„Töten für Jesus“ – Wie das ZDF die Zuschauer belügt

Foto: Screenshot/Facebook

Bekanntlich können sich Islam-Terroristen auf den Koran berufen, wenn sie unschuldige und ihrer Meinung nach ungläubige Menschen abschlachten. Genau so bekannt müsste es den Journalisten des ZDF sein, dass kein christlicher Mörder sich auf das Neue Testament berufen kann. Wir wissen alle, dass Mohammed ein Kriegsherr war und Jesus ein Friedensbringer. Der eine „überzeugt“ bis heute mit dem Schwert, der andere mit Liebe.

Von daher ist das „Aufklärungsvideo“ von ZDF-Info „Töten für Jesus“ ein astreines Propagandastück, das den Islam-Terrorismus relativieren soll. Hier werden der Kukluxklan, Anders Breivik und andere Übeltäter herangezogen, die beweisen sollen, dass es heute neben dem weltweiten Islam-Terror auch christlichen Terror gibt.

Natürlich gibt es auch unter Christen Mörder und auch in den Armeen dieser Welt sind Christen zu finden, die bereit sind, ihr Land mit der Waffe zu verteidigen. Aber sie morden nicht WEIL sie Christen sind, denn dafür gibt es im Neuen Testament an keiner Stelle eine Legitimation. Ganz im Gegensatz dazu steht der Koran, er ist eben nicht die Bibel auf arabisch und in ihm gelten die Menschenrechte nicht universal sondern nur für die Gemeinschaft der Muslime.

Genau das aber will ZDF-Info nicht sehen und genau deshalb ist dieses Video auch so verwerflich!

- AUFGABE: Fassen Sie den Kommentar zum ZDF-Video „Töten für Jesus“ in zwei Sätzen zusammen.

- BEREITGESTELLTE DATEN:
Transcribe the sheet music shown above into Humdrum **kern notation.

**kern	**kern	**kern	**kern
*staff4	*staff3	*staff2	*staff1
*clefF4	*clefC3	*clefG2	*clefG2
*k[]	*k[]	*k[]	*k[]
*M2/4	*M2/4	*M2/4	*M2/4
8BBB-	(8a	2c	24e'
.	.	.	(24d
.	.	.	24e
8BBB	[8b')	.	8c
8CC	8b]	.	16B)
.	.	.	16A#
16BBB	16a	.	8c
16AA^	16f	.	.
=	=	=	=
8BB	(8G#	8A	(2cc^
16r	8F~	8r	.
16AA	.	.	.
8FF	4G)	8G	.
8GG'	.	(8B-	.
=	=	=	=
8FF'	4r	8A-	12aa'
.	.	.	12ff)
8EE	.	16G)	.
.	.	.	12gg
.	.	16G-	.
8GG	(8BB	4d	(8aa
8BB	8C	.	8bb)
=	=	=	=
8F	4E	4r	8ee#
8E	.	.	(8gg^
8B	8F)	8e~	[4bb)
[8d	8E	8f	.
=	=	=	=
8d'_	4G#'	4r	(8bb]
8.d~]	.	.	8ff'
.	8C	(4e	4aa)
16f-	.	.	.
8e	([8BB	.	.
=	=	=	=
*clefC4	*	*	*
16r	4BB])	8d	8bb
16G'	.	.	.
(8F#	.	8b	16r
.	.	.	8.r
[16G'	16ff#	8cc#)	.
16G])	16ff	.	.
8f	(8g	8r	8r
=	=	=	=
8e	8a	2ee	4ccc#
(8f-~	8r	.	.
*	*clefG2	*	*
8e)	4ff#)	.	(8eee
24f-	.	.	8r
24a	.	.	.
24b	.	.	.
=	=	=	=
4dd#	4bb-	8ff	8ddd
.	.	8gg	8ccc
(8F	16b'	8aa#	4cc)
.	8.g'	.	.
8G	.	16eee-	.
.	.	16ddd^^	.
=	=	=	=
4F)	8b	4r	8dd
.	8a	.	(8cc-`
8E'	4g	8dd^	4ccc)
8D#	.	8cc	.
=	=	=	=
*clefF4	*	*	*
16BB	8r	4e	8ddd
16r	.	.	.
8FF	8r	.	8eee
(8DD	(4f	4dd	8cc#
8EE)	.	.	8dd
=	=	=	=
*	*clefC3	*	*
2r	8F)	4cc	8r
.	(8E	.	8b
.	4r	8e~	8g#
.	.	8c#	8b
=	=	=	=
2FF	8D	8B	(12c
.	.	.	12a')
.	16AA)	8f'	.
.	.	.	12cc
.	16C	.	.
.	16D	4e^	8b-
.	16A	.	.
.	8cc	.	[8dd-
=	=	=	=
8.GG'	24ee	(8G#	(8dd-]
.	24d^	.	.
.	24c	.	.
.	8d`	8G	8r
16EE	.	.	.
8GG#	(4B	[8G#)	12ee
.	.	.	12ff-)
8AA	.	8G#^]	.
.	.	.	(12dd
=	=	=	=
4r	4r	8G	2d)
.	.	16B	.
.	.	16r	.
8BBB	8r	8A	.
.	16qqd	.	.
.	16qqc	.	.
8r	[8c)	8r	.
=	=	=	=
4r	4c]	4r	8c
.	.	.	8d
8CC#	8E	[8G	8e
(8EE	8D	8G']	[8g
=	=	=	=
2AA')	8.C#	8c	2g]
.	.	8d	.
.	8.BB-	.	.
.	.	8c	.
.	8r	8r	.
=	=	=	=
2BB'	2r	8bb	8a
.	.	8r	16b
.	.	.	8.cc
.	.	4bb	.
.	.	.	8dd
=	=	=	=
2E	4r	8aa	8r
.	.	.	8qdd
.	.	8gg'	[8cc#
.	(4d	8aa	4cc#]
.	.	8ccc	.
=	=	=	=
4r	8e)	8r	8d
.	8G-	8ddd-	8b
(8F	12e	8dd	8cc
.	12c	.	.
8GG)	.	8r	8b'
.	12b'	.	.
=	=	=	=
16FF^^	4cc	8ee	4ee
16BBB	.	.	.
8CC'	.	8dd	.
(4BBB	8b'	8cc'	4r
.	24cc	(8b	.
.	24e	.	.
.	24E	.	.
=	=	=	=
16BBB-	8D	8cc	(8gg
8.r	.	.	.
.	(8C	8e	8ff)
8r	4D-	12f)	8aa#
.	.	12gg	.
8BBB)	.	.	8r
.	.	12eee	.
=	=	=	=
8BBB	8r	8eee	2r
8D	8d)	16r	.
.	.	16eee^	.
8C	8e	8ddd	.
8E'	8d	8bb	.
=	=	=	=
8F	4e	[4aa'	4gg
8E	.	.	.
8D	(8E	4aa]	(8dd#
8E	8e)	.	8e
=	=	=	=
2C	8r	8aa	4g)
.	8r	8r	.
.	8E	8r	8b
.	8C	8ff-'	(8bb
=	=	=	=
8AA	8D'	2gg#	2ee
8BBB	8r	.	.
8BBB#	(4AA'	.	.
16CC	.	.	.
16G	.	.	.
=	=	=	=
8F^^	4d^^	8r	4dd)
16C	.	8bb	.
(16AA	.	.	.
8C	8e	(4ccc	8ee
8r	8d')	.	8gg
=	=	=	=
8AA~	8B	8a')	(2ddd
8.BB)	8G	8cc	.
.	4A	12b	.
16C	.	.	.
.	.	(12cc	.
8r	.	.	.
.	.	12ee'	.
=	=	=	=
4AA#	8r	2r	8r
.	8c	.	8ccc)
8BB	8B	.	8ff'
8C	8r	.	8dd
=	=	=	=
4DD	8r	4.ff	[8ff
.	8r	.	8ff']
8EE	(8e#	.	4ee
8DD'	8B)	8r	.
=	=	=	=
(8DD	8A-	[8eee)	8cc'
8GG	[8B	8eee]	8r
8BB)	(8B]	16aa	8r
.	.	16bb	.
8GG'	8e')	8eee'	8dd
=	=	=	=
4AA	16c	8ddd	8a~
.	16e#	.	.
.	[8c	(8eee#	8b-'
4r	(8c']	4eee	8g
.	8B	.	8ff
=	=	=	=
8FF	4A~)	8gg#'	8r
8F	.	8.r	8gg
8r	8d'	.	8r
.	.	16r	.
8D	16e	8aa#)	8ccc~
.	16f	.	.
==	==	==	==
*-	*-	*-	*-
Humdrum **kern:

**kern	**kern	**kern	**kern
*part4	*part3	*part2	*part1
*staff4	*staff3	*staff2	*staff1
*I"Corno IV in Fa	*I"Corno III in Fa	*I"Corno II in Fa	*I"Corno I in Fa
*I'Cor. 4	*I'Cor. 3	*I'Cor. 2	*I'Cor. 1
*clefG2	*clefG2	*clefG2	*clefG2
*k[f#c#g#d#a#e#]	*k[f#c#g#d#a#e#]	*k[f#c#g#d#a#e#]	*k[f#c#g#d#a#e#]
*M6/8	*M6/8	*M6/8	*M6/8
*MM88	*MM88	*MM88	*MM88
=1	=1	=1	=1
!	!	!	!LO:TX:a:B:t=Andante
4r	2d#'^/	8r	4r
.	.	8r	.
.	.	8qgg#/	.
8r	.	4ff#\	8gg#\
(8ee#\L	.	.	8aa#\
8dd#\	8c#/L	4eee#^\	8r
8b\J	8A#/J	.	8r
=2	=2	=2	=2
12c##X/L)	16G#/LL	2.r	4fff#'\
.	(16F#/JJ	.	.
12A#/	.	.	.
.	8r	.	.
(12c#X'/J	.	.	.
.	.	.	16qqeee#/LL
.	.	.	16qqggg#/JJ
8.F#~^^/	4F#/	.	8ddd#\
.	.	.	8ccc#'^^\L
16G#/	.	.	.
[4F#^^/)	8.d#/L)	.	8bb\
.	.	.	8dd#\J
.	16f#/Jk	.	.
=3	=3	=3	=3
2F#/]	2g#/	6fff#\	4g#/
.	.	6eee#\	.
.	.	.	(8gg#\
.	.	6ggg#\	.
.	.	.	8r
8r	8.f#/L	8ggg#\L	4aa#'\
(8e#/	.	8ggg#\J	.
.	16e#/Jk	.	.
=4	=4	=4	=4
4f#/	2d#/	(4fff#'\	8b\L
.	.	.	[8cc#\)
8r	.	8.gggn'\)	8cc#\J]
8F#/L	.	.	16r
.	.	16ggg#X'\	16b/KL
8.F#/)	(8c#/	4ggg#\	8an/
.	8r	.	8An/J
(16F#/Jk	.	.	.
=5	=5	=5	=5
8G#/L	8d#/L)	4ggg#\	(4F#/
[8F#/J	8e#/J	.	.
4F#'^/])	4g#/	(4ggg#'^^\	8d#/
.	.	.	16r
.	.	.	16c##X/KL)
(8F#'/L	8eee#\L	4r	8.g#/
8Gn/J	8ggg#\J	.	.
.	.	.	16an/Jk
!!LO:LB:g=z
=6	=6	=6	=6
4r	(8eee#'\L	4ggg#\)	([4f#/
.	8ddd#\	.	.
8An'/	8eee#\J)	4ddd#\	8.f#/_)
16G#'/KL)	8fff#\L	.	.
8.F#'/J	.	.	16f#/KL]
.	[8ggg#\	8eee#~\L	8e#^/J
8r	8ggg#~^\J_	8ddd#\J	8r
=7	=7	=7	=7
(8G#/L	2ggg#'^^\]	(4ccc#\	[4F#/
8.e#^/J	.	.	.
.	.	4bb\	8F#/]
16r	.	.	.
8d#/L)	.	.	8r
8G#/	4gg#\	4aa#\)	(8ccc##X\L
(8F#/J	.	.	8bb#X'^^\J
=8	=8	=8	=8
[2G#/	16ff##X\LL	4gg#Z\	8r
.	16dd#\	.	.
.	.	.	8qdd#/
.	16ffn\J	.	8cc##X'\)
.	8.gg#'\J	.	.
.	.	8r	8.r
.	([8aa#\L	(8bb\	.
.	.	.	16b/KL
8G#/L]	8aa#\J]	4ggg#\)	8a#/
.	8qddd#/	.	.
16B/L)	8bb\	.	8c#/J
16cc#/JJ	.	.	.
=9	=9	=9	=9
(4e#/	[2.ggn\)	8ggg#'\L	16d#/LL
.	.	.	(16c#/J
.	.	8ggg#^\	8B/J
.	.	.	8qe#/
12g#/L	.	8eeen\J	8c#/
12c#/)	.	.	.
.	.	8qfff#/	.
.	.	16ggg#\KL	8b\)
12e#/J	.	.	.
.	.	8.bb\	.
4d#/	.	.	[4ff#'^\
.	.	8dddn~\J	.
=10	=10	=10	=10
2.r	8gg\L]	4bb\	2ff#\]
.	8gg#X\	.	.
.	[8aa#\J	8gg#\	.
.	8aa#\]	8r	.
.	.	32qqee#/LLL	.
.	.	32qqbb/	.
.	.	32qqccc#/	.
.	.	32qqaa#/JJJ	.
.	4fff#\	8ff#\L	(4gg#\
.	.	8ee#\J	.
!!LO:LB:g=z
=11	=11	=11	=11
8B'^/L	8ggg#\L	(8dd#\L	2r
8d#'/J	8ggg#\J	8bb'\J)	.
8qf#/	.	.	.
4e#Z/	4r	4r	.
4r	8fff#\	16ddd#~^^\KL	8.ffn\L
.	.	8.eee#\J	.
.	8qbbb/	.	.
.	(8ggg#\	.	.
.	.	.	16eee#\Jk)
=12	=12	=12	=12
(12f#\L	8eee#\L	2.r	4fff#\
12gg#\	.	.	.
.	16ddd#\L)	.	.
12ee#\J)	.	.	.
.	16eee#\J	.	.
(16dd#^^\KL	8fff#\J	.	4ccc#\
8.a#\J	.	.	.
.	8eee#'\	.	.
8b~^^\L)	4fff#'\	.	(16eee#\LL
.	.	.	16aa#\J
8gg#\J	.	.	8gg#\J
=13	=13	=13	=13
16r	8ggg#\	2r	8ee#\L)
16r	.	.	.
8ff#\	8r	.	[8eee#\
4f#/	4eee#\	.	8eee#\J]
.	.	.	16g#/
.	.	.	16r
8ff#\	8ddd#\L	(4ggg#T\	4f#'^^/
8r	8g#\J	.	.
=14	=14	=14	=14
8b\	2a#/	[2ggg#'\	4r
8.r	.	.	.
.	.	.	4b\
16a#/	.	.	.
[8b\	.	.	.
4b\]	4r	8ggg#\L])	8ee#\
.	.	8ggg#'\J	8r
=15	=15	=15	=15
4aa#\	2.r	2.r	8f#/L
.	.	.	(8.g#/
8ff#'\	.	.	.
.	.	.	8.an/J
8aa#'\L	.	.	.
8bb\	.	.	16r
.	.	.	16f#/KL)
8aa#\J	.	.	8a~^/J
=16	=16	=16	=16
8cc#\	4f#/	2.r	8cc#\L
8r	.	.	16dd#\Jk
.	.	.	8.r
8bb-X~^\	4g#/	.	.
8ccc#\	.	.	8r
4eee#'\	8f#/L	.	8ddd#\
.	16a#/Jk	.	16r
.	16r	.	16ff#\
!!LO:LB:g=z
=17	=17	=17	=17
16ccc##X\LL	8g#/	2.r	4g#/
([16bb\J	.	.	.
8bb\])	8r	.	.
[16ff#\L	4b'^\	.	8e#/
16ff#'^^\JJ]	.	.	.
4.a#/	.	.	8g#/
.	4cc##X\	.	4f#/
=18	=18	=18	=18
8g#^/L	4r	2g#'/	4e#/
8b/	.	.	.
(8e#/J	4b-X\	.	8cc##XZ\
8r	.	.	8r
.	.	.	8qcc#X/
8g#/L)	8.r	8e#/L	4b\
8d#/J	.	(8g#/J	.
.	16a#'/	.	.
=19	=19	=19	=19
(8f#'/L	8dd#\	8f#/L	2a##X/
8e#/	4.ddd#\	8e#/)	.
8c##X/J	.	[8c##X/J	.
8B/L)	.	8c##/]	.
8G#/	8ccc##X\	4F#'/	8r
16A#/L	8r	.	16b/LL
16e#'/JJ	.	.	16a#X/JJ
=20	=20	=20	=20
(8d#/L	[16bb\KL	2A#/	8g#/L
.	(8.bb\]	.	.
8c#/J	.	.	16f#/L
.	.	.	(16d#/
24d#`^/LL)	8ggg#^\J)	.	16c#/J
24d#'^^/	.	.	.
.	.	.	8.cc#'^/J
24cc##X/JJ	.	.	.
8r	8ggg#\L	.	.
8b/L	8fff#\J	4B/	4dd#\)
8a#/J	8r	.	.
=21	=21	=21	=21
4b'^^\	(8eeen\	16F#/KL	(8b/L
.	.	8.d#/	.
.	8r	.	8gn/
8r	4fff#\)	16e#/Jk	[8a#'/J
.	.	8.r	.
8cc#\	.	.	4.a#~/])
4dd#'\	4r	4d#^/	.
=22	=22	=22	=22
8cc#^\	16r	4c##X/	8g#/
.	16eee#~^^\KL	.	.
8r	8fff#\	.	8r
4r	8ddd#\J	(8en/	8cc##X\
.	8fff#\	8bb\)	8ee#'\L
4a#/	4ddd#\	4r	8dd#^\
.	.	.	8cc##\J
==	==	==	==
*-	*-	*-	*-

- ERGEBNIS: Der Kommentar bezeichnet das ZDF-Info-Video „Töten für Jesus“ als Propagandastück, das mit Beispielen wie dem Kukluxklan und Anders Breivik christlichen Terror belegen und so den Islam-Terrorismus relativieren soll. Er argumentiert, dass sich Islam-Terroristen auf den Koran berufen können, christliche Mörder aber nicht auf das Neue Testament, da es dort an keiner Stelle eine Legitimation zum Morden gibt.